--- start TEXT PROVIDED ---
I’m working with two data sets from the same group of subjects. They completed a survey of 4 questions on a 5-point Likert scale .
The group was divided in two with one group receiving an intervention. Everyone then completed a different Likert scale.
I would like to use the responses from the first scale as a predictor in the model for the second scale.
I started setting up a combined model with an ordinal probit model for each scale.
I’m calculating sum-scores from the first model per row, which is a sum score for each question for each person.
How can I calculate an average sum score per person (i.e., group by subject index and take an average of calculated sum scores)?
I’d like to then use that average sum-score as the predictor in the second model. But I’m unsure how I can or should index the average to line up with the data for the second model.
--- end TEXT PROVIDED ---
--- start SUPPLIED INFORMATION ---
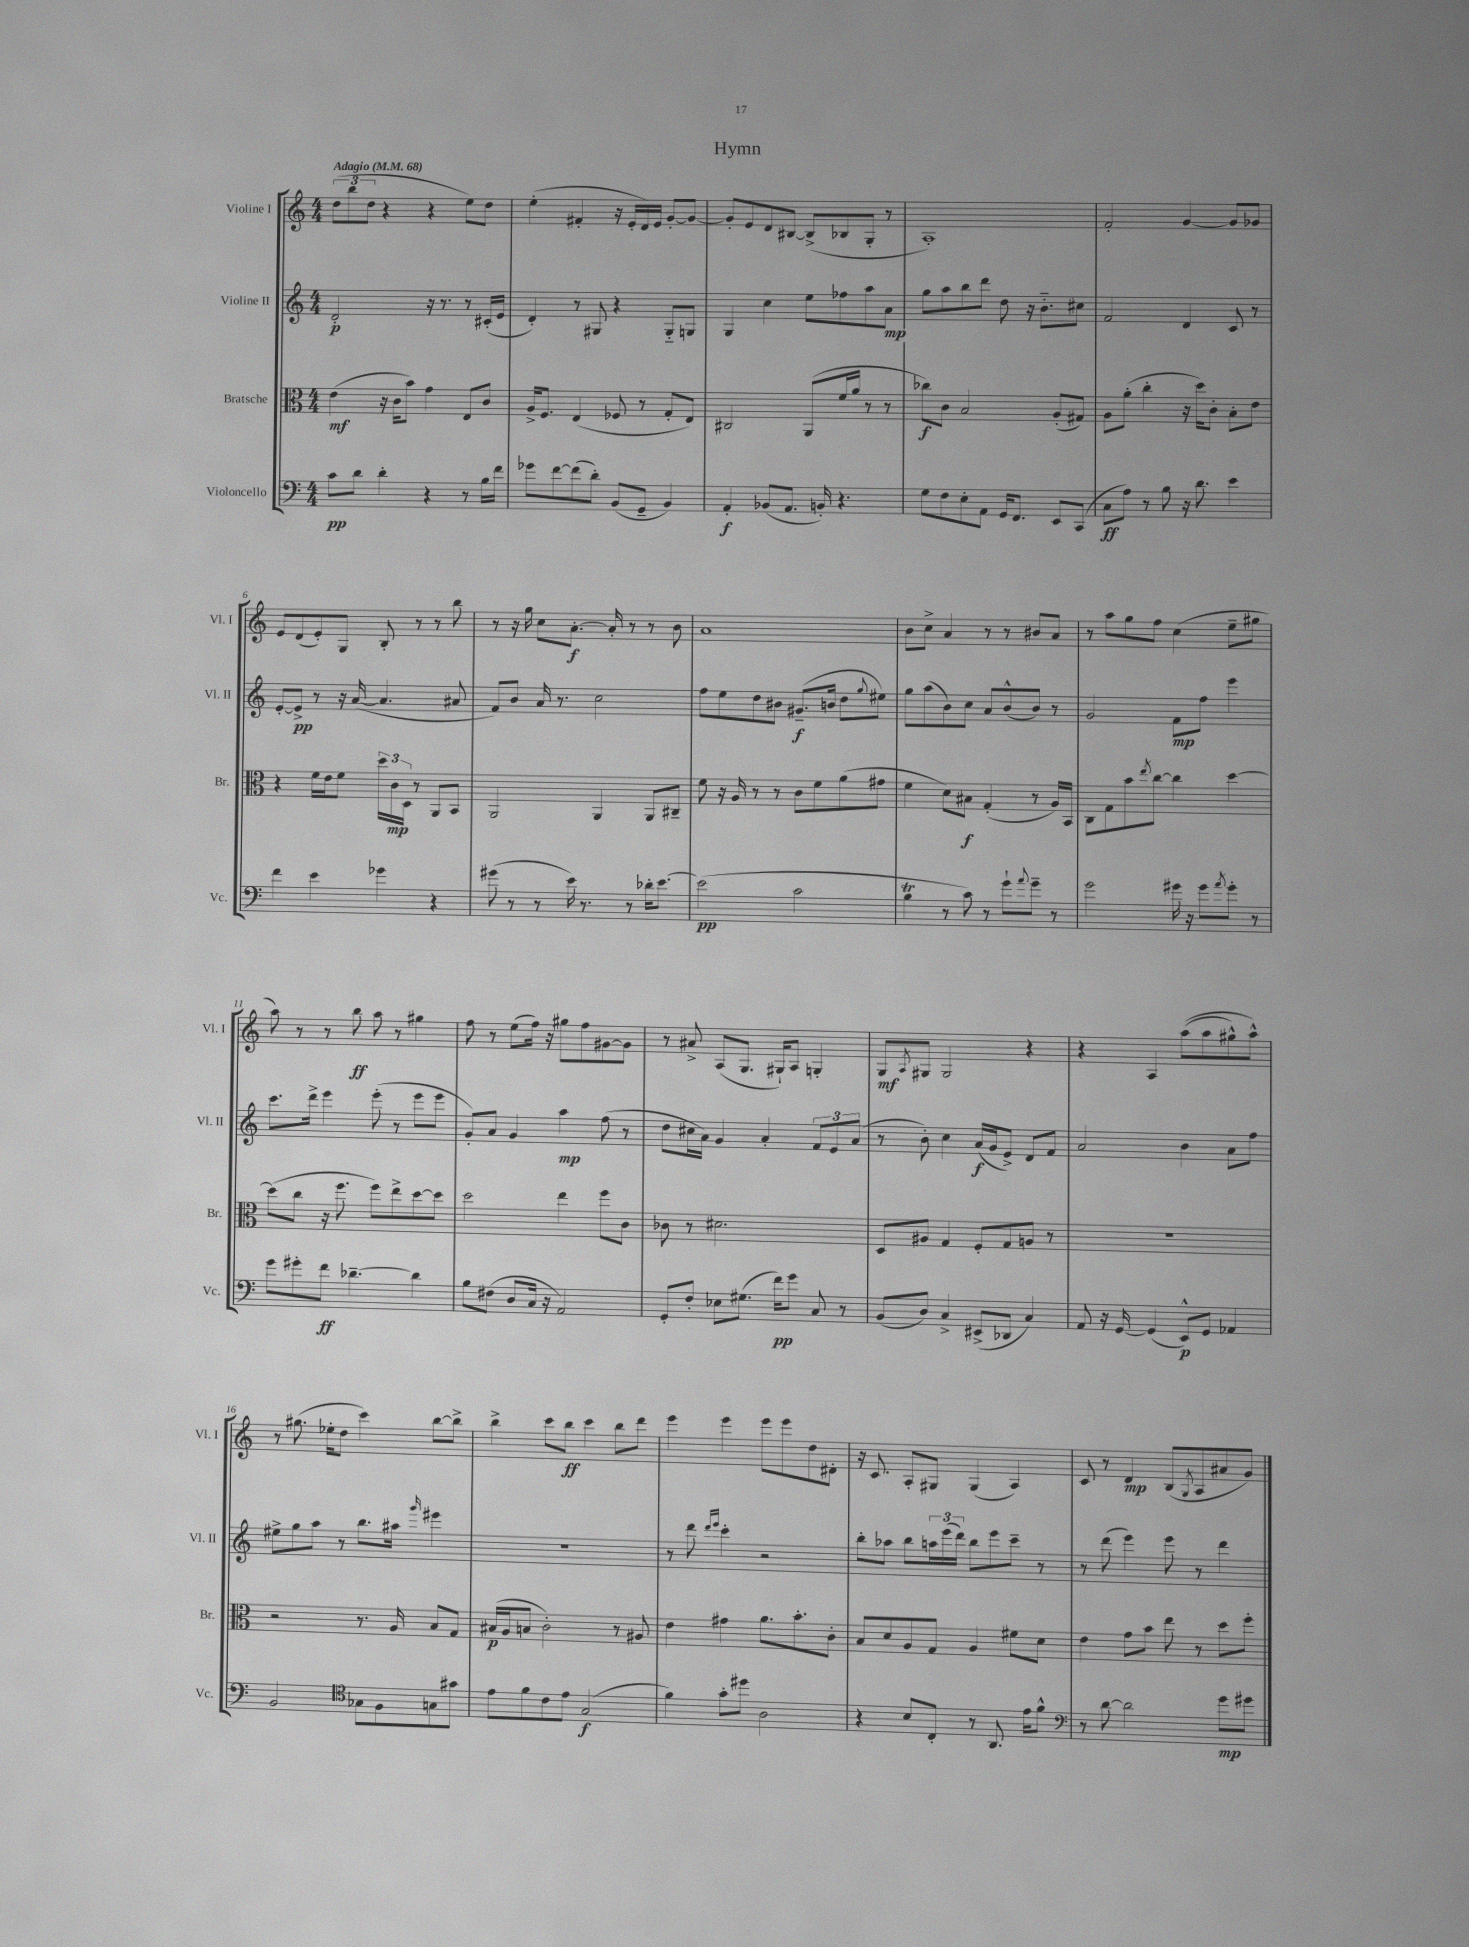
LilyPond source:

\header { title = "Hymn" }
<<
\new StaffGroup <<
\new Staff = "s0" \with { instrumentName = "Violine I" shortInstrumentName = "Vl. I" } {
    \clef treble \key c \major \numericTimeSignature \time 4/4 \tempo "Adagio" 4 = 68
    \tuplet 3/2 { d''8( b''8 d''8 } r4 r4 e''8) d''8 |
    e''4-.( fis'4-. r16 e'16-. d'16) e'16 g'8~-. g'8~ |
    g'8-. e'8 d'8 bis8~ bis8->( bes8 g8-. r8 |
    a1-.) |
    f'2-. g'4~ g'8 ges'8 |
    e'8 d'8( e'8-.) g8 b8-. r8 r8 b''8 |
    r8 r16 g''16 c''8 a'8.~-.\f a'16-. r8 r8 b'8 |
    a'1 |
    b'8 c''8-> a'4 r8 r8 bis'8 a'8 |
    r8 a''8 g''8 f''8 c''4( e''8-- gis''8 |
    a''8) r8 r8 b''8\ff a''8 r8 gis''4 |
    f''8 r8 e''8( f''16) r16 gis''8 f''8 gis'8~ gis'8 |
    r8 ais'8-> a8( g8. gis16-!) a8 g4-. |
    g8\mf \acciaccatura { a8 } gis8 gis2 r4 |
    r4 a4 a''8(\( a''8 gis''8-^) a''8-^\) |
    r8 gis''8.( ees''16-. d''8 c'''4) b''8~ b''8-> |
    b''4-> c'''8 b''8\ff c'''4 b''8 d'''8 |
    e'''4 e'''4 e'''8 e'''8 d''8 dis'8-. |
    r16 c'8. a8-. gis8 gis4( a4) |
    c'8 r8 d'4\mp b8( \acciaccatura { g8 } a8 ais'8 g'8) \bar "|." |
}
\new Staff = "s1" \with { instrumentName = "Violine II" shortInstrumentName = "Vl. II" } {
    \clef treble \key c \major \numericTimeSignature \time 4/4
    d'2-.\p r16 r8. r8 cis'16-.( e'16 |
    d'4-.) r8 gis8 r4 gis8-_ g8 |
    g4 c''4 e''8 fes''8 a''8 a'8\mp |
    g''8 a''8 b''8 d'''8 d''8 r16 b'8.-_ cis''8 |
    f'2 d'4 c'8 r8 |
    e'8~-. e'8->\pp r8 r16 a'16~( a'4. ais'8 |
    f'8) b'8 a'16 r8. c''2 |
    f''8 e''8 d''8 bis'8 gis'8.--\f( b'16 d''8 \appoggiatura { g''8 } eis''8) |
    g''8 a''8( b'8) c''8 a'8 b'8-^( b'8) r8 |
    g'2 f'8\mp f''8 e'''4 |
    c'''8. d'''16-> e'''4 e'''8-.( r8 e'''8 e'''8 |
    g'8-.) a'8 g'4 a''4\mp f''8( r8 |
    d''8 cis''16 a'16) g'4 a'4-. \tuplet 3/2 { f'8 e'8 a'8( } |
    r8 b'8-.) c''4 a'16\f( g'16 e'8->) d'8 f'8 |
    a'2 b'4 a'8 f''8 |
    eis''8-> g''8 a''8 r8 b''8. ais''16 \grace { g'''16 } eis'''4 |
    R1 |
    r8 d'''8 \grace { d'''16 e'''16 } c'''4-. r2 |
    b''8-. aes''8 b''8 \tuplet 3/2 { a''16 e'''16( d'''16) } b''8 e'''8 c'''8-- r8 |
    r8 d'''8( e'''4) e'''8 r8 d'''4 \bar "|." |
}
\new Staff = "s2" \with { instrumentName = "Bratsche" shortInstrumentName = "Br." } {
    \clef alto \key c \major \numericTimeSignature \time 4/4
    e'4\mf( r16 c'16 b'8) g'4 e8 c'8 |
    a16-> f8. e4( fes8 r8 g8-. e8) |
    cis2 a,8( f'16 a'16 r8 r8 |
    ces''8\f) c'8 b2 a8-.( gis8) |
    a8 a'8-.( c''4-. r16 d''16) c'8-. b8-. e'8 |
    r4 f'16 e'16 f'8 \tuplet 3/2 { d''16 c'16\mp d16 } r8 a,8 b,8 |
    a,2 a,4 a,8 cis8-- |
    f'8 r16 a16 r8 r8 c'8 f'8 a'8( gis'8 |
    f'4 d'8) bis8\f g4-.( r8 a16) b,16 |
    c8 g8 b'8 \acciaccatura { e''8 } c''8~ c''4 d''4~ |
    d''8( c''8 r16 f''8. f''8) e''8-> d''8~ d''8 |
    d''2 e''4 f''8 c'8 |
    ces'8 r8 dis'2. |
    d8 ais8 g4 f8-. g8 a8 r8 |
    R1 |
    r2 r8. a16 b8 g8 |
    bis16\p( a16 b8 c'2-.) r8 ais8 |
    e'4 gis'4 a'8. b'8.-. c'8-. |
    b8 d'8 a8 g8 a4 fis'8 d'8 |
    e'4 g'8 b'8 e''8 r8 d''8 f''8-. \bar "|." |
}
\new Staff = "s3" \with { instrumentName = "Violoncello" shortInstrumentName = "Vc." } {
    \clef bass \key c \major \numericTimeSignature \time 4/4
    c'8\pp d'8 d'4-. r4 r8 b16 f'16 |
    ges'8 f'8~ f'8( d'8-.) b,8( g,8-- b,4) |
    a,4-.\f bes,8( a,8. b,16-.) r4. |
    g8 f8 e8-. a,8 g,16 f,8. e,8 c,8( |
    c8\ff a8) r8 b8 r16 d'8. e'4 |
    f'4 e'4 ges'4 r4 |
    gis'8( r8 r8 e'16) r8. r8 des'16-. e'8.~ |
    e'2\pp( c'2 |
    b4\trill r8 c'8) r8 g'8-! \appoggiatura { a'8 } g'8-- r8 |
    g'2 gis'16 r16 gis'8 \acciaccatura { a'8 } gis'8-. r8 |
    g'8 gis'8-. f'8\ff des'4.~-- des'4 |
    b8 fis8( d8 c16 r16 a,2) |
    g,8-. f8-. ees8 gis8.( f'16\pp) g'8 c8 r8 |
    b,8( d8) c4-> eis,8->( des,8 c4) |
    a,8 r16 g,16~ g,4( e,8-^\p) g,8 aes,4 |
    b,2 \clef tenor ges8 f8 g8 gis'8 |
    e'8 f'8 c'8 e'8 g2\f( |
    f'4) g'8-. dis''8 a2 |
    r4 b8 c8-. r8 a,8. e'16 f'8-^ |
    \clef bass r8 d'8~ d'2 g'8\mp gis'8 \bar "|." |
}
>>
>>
--- end SUPPLIED INFORMATION ---
--- start SUPPLIED INFORMATION ---
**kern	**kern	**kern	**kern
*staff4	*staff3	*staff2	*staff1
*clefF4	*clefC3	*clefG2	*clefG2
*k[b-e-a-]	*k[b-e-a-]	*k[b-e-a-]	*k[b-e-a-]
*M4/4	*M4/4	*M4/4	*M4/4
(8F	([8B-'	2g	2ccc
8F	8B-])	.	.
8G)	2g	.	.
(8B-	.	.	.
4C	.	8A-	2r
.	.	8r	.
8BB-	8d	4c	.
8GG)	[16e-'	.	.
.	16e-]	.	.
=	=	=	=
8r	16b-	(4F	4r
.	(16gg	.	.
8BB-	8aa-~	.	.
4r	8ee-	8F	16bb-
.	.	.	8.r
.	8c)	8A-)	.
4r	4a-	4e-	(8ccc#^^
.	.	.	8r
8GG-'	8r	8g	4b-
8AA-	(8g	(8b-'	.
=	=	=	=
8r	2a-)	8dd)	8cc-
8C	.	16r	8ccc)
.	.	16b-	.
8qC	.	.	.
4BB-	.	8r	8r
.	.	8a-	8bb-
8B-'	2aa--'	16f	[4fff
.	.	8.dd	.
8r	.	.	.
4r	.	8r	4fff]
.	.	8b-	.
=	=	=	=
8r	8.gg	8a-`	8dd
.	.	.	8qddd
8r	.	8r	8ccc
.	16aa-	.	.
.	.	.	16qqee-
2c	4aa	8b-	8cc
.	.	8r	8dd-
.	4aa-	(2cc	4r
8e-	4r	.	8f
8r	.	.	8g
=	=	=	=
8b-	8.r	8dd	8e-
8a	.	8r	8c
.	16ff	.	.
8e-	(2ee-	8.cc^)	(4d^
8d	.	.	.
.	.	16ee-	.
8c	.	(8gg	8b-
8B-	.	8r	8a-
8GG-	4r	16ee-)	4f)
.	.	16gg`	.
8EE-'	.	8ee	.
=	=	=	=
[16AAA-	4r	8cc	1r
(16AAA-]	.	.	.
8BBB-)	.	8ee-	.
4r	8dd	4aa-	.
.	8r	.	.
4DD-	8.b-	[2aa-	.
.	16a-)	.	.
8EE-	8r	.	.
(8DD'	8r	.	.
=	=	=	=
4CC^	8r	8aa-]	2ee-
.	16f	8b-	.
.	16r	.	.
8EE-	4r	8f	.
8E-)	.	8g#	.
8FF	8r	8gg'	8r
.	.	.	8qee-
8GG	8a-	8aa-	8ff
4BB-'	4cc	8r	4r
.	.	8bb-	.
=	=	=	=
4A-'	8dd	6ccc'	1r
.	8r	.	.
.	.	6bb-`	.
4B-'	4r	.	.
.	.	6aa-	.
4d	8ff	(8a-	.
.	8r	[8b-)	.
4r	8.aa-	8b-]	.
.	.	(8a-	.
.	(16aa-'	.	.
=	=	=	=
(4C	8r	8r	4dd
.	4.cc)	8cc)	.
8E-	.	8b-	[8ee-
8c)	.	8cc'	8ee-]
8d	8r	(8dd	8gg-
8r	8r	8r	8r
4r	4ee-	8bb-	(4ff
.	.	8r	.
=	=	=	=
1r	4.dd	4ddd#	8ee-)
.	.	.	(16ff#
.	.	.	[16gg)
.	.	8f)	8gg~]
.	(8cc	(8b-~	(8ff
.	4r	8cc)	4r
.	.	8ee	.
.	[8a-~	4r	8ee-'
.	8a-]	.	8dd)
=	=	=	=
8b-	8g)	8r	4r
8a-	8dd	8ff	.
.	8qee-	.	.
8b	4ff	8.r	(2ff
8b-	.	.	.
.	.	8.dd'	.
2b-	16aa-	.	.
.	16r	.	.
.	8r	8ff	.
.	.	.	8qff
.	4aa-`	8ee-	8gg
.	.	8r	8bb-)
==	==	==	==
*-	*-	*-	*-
--- end SUPPLIED INFORMATION ---
_WRITTEN TASK A:_ Duplicate the stretch of the Likert-scale post from "The group was" through "the second scale.".
_WRITTEN TASK B:_ In the Likert-scale post, why does the writer want to calculate an average sum score for each person?
_WRITTEN TASK C:_ Resume the Likert-scale post after its final sentence.

_TASK RESPONSE A:_
The group was divided in two with one group receiving an intervention. Everyone then completed a different Likert scale.
I would like to use the responses from the first scale as a predictor in the model for the second scale.

_TASK RESPONSE B:_ The writer wants to use that average sum score as the predictor in the model for the second scale. The goal is to have the responses from the first scale predict the responses to the second one.

_TASK RESPONSE C:_
Here is my stan code created by combining two brms models:
functions {
/* compute correlated group-level effects
* Args:
* z: matrix of unscaled group-level effects
* SD: vector of standard deviation parameters
* L: cholesky factor correlation matrix
* Returns:
* matrix of scaled group-level effects
*/
matrix scale_r_cor(matrix z, vector SD, matrix L) {
// r is stored in another dimension order than z
return transpose(diag_pre_multiply(SD, L) * z);
}
/* cumulative-probit log-PDF for a single response
* Args:
* y: response category
* mu: latent mean parameter
* disc: discrimination parameter
* thres: ordinal thresholds
* Returns:
* a scalar to be added to the log posterior
*/
real cumulative_probit_lpmf(int y, real mu, real disc, vector thres) {
int nthres = num_elements(thres);
real p;
if (y == 1) {
p = Phi(disc * (thres[1] - mu));
} else if (y == nthres + 1) {
p = 1 - Phi(disc * (thres[nthres] - mu));
} else {
p = Phi(disc * (thres[y] - mu)) - Phi(disc * (thres[y - 1] - mu));
}
return log(p);
}
/* compute monotonic effects
* Args:
* scale: a simplex parameter
* i: index to sum over the simplex
* Returns:
* a scalar between 0 and rows(scale)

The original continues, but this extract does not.